In order to repay the Treasury for its up-front bond issue,
Congress would ultimately need to raise the gas tax -- a step lawmakers
have been unwilling to take since 1993, and one that the White House has
ruled out for the time being.
"The idea of waiting
three or
four years for the economy to recover would be an appealing part of" the
idea, Iowa state DOT chief Nancy Richardson told Oberstar when he
sought her reaction to the plan at a Friday House hearing. "[That] would
allow it to appeal to some of the dissenters in
terms of increasing funding."
Delaying for three or four years, however, also would assume that
future Congresses would be more open to voting on a gas-tax hike that
few lawmakers are eager to debate, even in rosy economic times. The
evidence of success for such kick-the-can-down-the-road moves is few and
far between: both parties, for example, have habitually voted
to postpone previously scheduled cuts in Medicare reimbursement
rates for doctors rather than fix the long-term formula.
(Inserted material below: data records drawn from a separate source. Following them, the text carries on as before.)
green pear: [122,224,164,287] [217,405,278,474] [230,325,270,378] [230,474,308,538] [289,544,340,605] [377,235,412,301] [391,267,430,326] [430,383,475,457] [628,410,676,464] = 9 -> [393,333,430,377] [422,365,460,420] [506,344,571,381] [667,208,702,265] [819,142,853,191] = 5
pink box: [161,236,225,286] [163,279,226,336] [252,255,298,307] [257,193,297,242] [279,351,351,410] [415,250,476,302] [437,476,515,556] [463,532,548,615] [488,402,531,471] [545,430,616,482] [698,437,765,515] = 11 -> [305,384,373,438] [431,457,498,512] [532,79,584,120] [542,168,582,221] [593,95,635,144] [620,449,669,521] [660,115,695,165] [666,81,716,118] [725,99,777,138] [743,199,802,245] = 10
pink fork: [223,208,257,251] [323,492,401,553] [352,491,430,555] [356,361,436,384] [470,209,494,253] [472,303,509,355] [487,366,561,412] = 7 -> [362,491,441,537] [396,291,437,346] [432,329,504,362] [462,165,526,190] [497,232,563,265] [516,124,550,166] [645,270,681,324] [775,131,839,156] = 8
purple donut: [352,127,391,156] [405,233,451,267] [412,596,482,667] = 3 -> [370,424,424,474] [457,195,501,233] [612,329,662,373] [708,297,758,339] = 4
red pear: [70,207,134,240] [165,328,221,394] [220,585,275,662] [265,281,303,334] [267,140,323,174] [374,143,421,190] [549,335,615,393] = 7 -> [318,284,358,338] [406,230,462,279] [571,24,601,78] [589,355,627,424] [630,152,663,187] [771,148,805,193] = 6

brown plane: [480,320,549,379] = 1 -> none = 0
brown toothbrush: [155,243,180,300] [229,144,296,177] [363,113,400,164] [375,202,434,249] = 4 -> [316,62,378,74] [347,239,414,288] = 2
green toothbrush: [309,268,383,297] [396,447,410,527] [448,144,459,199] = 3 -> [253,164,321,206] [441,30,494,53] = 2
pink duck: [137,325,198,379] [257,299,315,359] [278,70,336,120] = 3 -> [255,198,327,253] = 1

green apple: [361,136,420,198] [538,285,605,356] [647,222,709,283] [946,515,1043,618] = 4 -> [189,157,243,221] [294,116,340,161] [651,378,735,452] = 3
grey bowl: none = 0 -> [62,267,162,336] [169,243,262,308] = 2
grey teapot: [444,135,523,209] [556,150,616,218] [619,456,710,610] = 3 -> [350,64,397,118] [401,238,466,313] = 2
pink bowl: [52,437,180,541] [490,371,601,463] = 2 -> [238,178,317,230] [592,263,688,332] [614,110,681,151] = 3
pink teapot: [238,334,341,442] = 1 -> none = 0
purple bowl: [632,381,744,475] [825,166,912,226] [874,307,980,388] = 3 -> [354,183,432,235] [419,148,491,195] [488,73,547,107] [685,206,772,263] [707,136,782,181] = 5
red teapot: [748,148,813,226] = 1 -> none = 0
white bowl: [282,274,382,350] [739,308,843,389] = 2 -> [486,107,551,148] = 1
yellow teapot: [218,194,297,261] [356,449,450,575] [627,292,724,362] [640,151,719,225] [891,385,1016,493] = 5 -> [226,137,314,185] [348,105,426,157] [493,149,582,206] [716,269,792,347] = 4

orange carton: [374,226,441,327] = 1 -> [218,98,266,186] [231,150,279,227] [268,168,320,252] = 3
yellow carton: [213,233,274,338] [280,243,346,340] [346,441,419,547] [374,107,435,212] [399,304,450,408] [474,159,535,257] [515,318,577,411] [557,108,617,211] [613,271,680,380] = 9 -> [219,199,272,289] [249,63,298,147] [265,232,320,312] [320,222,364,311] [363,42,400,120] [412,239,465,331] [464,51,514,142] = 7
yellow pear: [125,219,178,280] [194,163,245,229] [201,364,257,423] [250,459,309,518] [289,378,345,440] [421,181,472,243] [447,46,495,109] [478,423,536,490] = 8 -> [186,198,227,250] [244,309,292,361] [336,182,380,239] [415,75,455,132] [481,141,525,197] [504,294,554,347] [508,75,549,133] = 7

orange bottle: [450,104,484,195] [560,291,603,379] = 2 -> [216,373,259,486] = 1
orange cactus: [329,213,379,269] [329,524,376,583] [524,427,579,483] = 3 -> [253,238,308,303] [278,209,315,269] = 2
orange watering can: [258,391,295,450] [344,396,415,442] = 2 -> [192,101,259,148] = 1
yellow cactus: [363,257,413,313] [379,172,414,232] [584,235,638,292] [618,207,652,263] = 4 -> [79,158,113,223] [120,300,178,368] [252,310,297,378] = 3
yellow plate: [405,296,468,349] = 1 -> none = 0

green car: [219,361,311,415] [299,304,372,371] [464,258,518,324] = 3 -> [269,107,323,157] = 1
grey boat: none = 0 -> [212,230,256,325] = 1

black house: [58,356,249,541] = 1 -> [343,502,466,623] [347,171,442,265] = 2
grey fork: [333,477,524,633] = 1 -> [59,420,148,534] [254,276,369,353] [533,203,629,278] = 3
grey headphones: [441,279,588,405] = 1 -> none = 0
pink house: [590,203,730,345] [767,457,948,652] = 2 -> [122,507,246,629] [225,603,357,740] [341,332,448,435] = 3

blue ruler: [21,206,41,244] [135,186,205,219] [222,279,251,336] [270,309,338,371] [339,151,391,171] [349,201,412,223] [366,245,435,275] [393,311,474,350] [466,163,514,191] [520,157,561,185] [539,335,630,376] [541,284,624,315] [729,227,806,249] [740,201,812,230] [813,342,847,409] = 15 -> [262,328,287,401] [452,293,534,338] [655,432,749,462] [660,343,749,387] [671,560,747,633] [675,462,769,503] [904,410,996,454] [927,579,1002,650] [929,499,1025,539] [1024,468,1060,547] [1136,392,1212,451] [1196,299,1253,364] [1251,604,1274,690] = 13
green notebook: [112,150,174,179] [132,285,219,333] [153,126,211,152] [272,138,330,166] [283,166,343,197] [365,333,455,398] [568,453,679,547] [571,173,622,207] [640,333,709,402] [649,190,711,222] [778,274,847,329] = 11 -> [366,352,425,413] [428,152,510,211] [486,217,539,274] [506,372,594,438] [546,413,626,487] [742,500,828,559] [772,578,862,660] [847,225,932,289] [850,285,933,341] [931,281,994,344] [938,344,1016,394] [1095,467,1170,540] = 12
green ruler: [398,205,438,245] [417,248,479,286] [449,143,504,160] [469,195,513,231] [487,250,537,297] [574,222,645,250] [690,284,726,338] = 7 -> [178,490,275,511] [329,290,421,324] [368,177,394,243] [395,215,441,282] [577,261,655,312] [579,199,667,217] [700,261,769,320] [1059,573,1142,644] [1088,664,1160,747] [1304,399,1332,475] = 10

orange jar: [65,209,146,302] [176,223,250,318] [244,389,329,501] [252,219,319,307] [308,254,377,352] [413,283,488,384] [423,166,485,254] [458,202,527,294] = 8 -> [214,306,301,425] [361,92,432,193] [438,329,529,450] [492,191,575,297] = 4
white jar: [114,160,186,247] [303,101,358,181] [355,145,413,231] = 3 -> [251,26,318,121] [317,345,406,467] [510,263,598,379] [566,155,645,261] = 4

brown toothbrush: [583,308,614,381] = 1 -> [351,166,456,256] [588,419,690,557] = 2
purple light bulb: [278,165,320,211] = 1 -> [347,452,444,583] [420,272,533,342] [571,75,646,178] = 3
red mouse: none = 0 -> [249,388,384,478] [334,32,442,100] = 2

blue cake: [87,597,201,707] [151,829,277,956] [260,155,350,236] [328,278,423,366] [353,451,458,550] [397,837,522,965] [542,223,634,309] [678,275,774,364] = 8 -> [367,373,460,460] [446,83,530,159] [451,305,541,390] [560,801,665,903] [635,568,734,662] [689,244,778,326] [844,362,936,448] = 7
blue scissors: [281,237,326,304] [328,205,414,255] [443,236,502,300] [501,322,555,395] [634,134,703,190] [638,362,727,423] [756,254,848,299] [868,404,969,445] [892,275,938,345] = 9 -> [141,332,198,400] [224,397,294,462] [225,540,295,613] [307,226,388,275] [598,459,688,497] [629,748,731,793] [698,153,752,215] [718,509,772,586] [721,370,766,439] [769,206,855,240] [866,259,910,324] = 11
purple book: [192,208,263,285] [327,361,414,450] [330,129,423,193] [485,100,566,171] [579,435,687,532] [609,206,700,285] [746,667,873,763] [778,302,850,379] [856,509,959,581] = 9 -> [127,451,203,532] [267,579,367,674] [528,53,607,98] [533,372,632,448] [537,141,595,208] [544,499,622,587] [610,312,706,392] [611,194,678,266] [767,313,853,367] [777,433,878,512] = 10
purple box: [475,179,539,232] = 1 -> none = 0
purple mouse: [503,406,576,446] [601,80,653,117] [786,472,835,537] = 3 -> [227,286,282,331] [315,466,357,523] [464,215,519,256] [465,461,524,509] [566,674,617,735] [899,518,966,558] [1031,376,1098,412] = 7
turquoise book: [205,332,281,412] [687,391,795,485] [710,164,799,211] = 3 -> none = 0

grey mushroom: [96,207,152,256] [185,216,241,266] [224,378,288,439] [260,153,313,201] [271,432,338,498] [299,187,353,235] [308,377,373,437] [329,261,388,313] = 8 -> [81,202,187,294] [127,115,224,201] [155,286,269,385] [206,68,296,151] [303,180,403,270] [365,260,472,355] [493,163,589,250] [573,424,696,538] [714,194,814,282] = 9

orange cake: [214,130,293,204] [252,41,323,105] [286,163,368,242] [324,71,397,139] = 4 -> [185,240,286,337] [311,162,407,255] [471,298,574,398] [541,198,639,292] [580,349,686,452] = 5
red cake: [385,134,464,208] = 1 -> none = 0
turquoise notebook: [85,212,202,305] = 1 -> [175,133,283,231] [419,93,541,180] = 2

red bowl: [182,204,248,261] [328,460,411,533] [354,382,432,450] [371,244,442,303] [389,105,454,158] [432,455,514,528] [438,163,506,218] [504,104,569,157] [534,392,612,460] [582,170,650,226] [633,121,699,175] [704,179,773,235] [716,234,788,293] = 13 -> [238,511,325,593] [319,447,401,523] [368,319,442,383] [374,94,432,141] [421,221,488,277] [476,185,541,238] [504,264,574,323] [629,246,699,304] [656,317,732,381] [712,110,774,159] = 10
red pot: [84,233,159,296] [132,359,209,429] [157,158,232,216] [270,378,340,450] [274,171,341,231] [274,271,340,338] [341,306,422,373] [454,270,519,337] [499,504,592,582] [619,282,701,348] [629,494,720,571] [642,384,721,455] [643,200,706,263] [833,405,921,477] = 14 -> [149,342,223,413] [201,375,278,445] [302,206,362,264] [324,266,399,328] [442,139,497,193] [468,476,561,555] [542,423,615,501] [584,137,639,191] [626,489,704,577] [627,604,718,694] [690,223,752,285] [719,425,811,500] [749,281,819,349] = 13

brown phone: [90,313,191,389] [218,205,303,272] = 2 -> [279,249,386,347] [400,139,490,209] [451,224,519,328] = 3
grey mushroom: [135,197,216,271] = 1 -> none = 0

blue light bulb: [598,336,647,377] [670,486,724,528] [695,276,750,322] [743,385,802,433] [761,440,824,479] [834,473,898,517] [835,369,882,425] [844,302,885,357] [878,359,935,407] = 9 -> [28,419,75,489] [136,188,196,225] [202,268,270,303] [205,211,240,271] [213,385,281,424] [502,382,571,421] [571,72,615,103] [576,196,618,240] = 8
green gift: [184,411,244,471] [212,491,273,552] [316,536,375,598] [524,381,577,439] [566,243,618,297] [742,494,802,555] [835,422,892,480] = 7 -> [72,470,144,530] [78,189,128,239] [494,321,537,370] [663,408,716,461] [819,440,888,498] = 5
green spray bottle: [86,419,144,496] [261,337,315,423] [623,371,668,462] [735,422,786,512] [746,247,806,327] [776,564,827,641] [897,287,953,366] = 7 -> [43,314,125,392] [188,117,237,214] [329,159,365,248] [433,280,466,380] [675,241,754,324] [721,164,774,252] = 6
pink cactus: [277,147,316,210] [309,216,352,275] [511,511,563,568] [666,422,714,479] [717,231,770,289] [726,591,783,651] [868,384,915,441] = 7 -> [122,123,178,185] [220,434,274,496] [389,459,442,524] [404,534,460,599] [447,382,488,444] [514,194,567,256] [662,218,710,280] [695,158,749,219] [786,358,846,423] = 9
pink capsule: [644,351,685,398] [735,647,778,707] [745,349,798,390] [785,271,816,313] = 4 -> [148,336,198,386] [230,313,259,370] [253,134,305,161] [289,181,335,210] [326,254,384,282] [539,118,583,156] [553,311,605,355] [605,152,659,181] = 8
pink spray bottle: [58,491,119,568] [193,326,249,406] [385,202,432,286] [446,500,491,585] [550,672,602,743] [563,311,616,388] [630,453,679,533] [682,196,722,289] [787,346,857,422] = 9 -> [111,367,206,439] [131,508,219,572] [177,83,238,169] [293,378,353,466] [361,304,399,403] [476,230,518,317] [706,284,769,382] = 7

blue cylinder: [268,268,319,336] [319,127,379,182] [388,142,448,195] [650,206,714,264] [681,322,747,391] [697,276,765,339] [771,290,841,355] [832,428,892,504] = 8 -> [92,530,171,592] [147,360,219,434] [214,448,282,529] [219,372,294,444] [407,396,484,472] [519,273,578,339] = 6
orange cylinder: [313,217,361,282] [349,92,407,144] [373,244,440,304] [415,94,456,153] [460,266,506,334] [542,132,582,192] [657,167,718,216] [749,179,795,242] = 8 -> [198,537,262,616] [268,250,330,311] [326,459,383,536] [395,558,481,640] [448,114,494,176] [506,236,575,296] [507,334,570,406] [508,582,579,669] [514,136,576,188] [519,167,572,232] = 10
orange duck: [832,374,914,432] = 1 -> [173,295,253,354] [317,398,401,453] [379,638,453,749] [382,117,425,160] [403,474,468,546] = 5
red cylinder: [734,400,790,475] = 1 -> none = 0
In addition, the growing production
boom in semi- and fully electric cars casts
doubt on the gas tax's ability to raise sustainable revenue for
transportation going forward. Depending on how popular highly
fuel-efficient cars become by the time Congress considers a future gas
tax change, the cents-per-gallon increase needed to repay the Treasury
may be much higher than any current predictions.
The gas-tax bonding plan has a third potential hiccup.
Oberstar suggested that $130 billion in Treasury
bonds would be sufficient to close the gap between the cost of his six-year
transport bill and anticipated gas-tax revenue. Yet that total
would not appear to cover the estimated $50 billion that Oberstar's
legislation would set aside for high-speed rail.
Securing sufficient votes from fiscally conservative Democrats and
Senate Republicans for deficit spending on high-speed rail would be
difficult on its own, and adding the bonding proposal could add
complications.
Oberstar spokesman Jim Berard cautioned that the bonding idea is
among several "proposals that have been floating around" for financing a
new transport bill, adding: "There isn't a magic bullet out there that
seems to have captured everybody's imagination. So we don't want to get
too far out in front of this thing because we don't want to give the
impression that we've found the answer."